Little black and white figures give insight into social reality
CAIRO: “You don’t feel naive optimism; in a way there is a critical reality but in a way a peaceful observation and a very strong acceptance, says artist Hisham El Zeiny, referring to the new exhibition Installation by fellow artist Hani Rashed.
The showroom in the Mashrabia Gallery has been turned into a representation of the people of Egypt, with numerous little 3D figures spread out on the floors, walls and displays, representing local society.
Young Rashed explains that this exhibition represents his view of today’s society, with each group of figures representing a certain issue, a frame of real life. He stresses the idea of the family, which he feels doesn’t exist anymore, friendship, politics, death, sports, police and the recent elections all through his installations.

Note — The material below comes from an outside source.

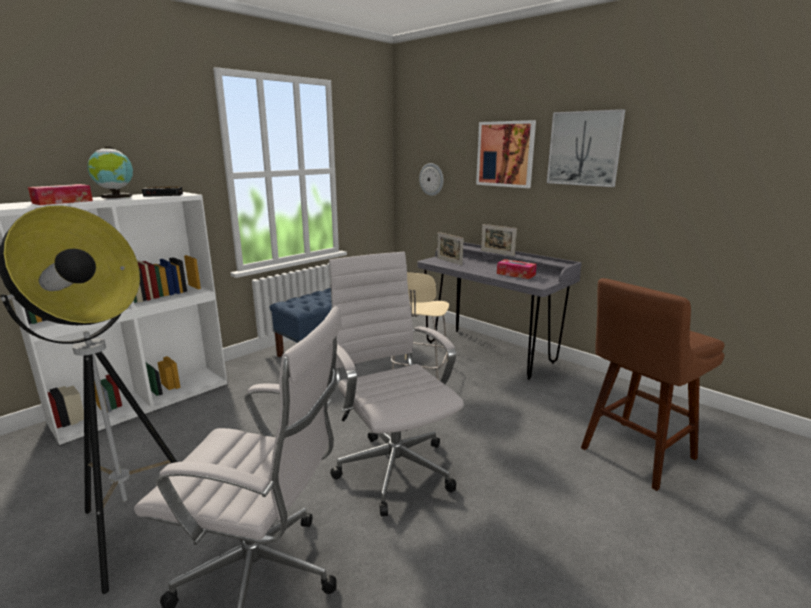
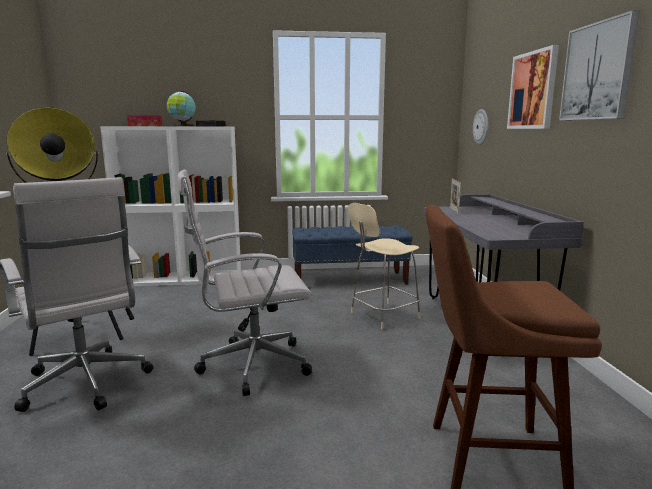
camera: 40 degrees right, 5 degrees down
(393, 467) = (249, 366): white office chair -> white office chair turned 120 degrees counterclockwise
(497, 253) = (504, 206): picture frame -> none
(516, 274) = (495, 227): tissue box -> none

Rashed has been an artist for 12 years now and trained at Mohamed Abla s atelier for 10 years. But his day job is as a soundman for Egyptian Television, which explains the style he uses. The drawings and their distribution are illustrated in a sort of television style; the characters are sometimes comical and very cinema like.
The figures are put together in various forms; to understand some of the scenarios you have to get down on your knees to see the little figures interacting with each other.

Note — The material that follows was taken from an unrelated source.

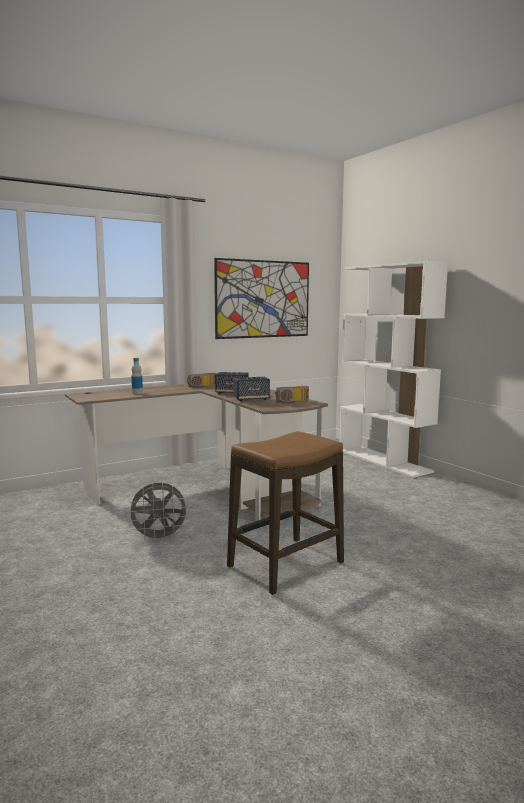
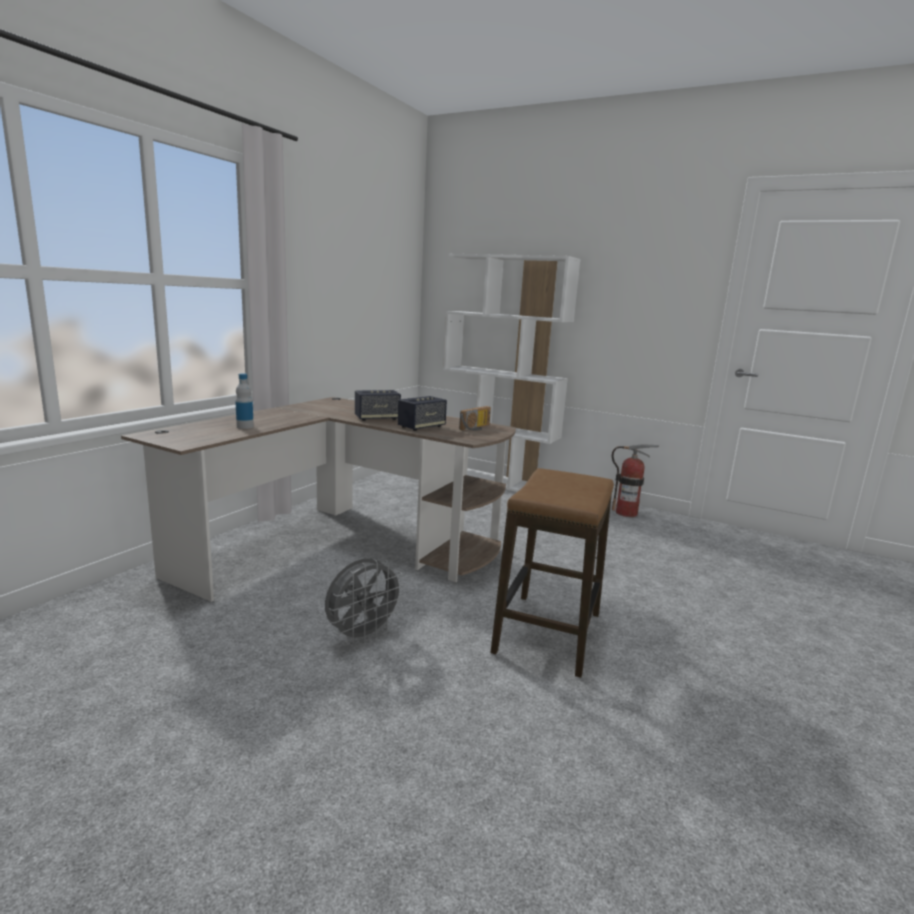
camera: 30 degrees left, 5 degrees up
(202, 387) = (317, 410): radio -> none
(263, 299) = (352, 288): picture -> none
(481, 499) = (626, 513): none -> fire extinguisher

Another artist who enjoyed the show is Cosima Lukashevich. “It really gives a feeling of the masses. It’s an enjoyable show; I like it on a human level, and the humor that he shows is typically Egyptian and it really shows an expression of the culture, the way Egyptian life really is somehow.
Photographer Thomas Hartwell enjoyed the exhibition. “I think it’s fun and it’s different and it is very Cairo . It is different from his other work completely but it’s great seeing artists go in different paths, he says.
Rashed was previously renowned for his paintings, winning four awards from the Salon of Youth. A prior show concentrated on insects and received a lot of attention.
For this show, Rashed first sketched people both in the TV building and out on the street. With carbon paper he transferred his sketches to wood, and with his sister’s help, carved out the shapes of the people.
Next, he painted the figures, using only black and white acrylic paints. Rashed says that he felt the meaning would come across stronger using only black and white.
“It is honest without any advertising or marketing. It’s pure and expressive on its own and doesn’t need colors to reflect the meaning, he explains.
El Zeiny says when he first saw the show he wondered why Rashed would use black and white when he comes from a generation of colored TV, “But he was right because in a way we are stuck in the ’50s during a ’50s traditionalism and ’50s revolution. That’s why although we have color TV we are still in black and white reality, says El Zeiny.
Rashed hopes that his exhibition will be helpful and feels that when people look at social issues from an artistic perspective it can influence them to get together and improve today’s social and political situation.
“I’m just exposing these characters of our society for people to see the simple Egyptian citizen, he says.
Don’t miss this show entitled Installation by Hani Rashed at Mashrabia Gallery, 8 Champollion St., Downtown.